Bush names intelligence director

? President Bush named John Negroponte, the U.S. ambassador to Iraq, as the government’s first national intelligence director Thursday, turning to a veteran diplomat to revive a spy community besieged by criticism after the Sept. 11, 2001, attacks.

Ending a nine-week search, Bush chose Negroponte, who has been in Iraq for less than a year, for the difficult job of implementing the most sweeping intelligence overhaul in 50 years.

Negroponte, 65, is tasked with bringing together 15 highly competitive spy agencies and learning to work with the combative Defense Secretary Donald Rumsfeld, the brand-new CIA Director Porter Goss and other intelligence leaders. He’ll oversee a covert intelligence budget estimated at $40 billion.

Negroponte, a former ambassador to the United Nations and a number of countries, called the job his “most challenging assignment” in more than 40 years of government work.

He was widely believed not to have been the first choice, but Bush officials denied the president had trouble filling the position.

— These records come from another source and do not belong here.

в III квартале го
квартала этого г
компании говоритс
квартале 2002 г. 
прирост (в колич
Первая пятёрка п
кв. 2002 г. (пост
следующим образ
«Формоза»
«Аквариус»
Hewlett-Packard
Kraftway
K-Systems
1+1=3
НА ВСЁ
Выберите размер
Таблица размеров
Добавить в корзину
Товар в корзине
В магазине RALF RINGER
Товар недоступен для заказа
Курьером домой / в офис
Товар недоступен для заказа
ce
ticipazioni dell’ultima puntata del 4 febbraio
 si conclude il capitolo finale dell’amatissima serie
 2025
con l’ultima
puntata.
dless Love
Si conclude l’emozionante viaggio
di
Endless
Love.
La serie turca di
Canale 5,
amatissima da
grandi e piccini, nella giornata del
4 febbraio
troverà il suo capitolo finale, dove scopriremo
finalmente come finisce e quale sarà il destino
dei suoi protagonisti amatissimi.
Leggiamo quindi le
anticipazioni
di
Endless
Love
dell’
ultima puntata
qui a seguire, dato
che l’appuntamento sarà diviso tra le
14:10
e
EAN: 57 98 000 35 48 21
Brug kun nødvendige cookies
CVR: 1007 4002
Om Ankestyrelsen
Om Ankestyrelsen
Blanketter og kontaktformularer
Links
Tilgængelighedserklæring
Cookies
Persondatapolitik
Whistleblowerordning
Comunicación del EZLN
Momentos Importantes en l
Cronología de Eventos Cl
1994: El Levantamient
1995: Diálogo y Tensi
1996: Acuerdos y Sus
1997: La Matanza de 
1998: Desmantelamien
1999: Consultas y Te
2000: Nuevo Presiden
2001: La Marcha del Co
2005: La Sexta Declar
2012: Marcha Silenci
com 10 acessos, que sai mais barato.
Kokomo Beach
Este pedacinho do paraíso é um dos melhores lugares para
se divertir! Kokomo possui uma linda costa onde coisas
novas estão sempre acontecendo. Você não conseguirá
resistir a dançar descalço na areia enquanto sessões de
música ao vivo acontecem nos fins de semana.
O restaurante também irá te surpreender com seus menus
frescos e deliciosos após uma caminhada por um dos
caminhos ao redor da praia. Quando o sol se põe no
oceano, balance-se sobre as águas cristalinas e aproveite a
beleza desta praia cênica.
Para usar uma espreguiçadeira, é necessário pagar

If confirmed by the Senate, as expected, Negroponte said he planned “reform of the intelligence community in ways designed to best meet the intelligence needs of the 21st century.”

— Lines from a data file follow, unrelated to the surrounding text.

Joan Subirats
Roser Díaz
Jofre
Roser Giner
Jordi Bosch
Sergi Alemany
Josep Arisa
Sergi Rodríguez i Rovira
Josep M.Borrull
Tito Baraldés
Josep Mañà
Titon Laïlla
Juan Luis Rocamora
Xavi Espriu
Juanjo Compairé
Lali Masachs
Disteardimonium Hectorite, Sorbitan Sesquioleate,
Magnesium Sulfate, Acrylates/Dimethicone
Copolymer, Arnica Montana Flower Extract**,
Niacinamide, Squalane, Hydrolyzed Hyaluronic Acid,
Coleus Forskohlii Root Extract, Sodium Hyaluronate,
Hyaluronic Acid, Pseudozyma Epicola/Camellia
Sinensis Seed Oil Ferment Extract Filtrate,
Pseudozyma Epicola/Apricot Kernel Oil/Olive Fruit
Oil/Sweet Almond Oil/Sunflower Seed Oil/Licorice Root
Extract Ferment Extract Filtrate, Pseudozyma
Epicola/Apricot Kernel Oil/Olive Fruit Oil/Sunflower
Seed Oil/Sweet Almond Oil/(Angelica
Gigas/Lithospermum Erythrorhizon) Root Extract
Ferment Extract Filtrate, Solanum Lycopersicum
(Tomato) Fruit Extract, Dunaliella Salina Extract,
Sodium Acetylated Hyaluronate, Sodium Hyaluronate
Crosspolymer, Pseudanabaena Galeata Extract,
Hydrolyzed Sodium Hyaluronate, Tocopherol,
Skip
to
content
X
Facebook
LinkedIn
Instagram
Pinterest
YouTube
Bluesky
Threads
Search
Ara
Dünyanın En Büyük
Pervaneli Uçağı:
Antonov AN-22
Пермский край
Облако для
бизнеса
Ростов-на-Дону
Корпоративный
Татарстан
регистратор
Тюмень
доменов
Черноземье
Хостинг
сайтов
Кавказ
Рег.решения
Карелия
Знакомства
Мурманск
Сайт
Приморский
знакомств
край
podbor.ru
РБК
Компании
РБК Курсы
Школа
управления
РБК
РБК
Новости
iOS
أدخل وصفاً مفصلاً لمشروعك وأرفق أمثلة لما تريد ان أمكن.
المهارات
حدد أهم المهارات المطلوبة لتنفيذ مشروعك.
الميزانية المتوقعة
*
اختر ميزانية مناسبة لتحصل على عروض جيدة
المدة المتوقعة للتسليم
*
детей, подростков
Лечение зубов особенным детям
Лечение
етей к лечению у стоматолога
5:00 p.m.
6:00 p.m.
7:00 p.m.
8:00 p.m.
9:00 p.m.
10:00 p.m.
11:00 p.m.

Bush signaled that he saw Negroponte as the man to steer his intelligence clearinghouse. “If we’re going to stop the terrorists before they strike, we must ensure that our intelligence agencies work as a single, unified enterprise,” Bush said.

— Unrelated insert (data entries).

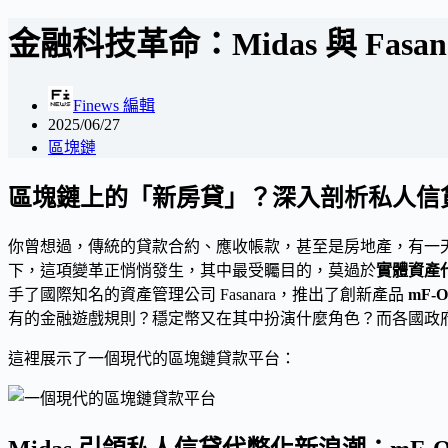
金融科技革命：Midas 與 Fas
Finews 編輯
2025/06/27
區塊鏈
區塊鏈上的「新房貸」？深入剖析私人信
你曾想過，傳統的貸款合約、應收帳款，甚至是房地產，有一
下，這項變革正悄悄發生，其中最受矚目的，莫過於
實體資產代幣化
手了國際知名的資產管理公司 Fasanara，推出了創新產品
mF-
有的金融遊戲規則？穩定幣又在其中扮演什麼角色？而各國政
這裡展示了一個現代的區塊鏈貸款平台：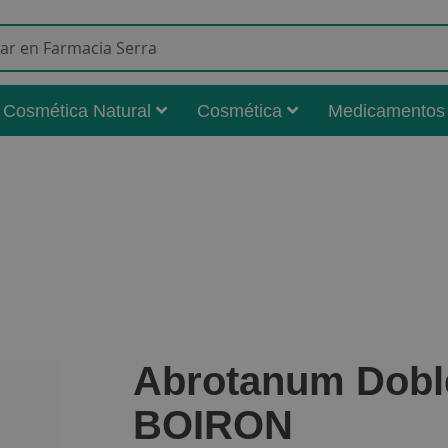
Buscar
Cosmética Natural
Cosmética
Medicamentos
Abrotanum Dobl
BOIRON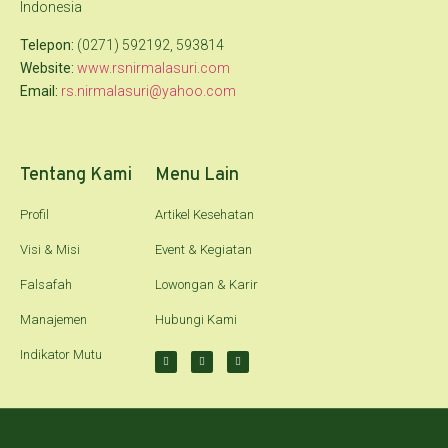
Indonesia
Telepon:
(0271) 592192, 593814
Website:
www.rsnirmalasuri.com
Email:
rs.nirmalasuri@yahoo.com
Tentang Kami
Menu Lain
Profil
Artikel Kesehatan
Visi & Misi
Event & Kegiatan
Falsafah
Lowongan & Karir
Manajemen
Hubungi Kami
Indikator Mutu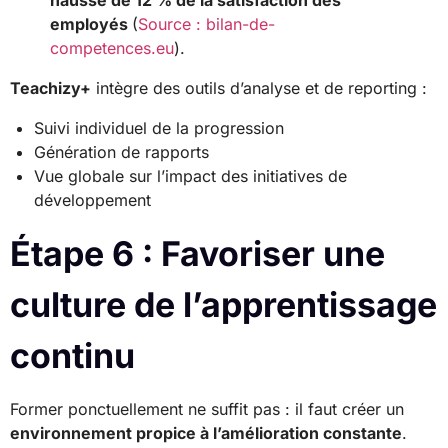
employés
(
Source : bilan-de-
competences.eu
).
Teachizy+
intègre des outils d’analyse et de reporting :
Suivi individuel de la progression
Génération de rapports
Vue globale sur l’impact des initiatives de
développement
Étape 6 : Favoriser une
culture de l’apprentissage
continu
Former ponctuellement ne suffit pas : il faut créer un
environnement propice à l’amélioration constante
.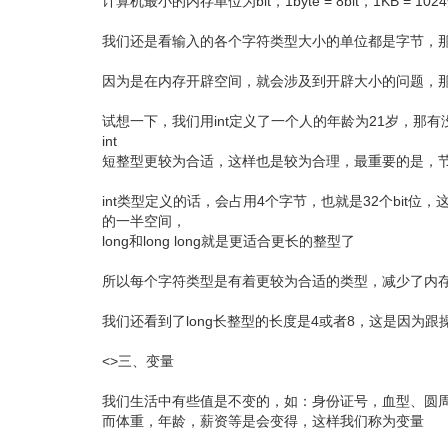
计算机最小的内存单位为bit，1byte = 8bit，1KB = 
我们还是看输入的各个字符类型大小的单位都是字节，
因为是在内存开辟空间，就会涉及到开辟大小的问题，那我们
试想一下，我们用int定义了一个人的年龄为21岁，那有
int
短整型更较为合适，这样也是较为合理，最重要的是，
int类型定义的话，会占用4个字节，也就是32个bit位
的一半空间，
long和long long就是更适合更长的整型了
所以每个字符类型是有着更较为合适的类型，减少了内
我们还看到了long长整型的长度是4或者8，这是因为跟操作系
<>三、变量
我们生活中有些值是不变的，如：身份证号，血型、圆
而体重，年龄，薪资等是会变得，这样我们称为变量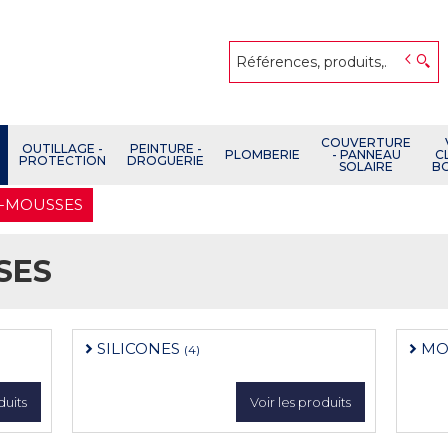
COUVERTURE
OUTILLAGE -
PEINTURE -
PLOMBERIE
- PANNEAU
C
PROTECTION
DROGUERIE
SOLAIRE
B
S-MOUSSES
SES
SILICONES
MO
(4)
duits
Voir les produits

Negroponte will have coveted time with the president during daily intelligence briefings and will have authority over the spy community’s intelligence collection priorities. Perhaps most importantly, Bush made clear that Negroponte will set budgets for the national intelligence agencies.

Bush also announced he had chosen an intelligence insider to serve as Negroponte’s deputy, Lt. Gen. Michael Hayden, the National Security Agency’s director since 1999.

In a statement Thursday, Senate Intelligence Committee Chairman Pat Roberts, R-Kan., praised Negroponte’s selection and said the panel would hold a confirmation hearing as soon as his duties in Iraq are complete. A Roberts aide said that could still be weeks away.